ACTIVITY:
In the entries below, find the line containing "thumb cmc: (238, 350)". Write out that line and all lines after it, exactly, and nothing else.

Saved data entries:

____________

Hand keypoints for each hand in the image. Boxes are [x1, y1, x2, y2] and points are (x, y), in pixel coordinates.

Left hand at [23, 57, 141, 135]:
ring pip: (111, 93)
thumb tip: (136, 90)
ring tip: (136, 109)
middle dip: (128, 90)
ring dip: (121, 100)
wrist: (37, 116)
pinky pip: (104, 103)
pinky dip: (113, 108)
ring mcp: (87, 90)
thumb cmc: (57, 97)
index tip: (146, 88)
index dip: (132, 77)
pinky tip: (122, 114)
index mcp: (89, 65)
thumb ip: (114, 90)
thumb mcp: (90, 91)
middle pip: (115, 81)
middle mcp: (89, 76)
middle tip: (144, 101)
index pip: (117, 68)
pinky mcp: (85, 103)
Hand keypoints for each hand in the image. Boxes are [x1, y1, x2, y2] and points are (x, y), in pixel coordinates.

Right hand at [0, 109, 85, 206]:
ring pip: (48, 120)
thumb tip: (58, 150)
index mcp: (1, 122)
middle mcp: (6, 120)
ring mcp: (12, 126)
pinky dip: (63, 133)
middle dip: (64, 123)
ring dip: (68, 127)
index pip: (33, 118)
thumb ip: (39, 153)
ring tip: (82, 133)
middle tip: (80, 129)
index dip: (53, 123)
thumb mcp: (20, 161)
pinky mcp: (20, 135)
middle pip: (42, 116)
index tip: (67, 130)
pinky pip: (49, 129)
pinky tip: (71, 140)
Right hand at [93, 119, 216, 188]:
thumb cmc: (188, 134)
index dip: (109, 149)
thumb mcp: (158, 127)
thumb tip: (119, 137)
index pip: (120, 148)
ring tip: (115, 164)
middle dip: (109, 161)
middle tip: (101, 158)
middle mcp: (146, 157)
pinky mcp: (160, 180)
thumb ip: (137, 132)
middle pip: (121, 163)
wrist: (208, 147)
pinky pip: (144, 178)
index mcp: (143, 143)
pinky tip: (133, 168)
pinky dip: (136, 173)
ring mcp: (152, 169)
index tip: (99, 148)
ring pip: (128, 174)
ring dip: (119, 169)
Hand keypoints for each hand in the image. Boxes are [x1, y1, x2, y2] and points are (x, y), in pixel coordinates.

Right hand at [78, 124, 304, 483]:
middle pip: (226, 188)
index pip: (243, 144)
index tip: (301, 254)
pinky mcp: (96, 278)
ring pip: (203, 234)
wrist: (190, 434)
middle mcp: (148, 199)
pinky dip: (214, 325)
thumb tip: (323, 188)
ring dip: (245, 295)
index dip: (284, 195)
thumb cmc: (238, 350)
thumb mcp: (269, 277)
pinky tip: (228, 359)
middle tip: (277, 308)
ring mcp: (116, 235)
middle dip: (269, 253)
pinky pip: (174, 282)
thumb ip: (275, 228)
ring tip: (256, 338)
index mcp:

____________

ANSWER FOR THIS EXERCISE:
thumb cmc: (238, 350)
thumb mcp: (269, 277)
pinky tip: (228, 359)
middle tip: (277, 308)
ring mcp: (116, 235)
middle dip: (269, 253)
pinky pip: (174, 282)
thumb ip: (275, 228)
ring tip: (256, 338)
index mcp:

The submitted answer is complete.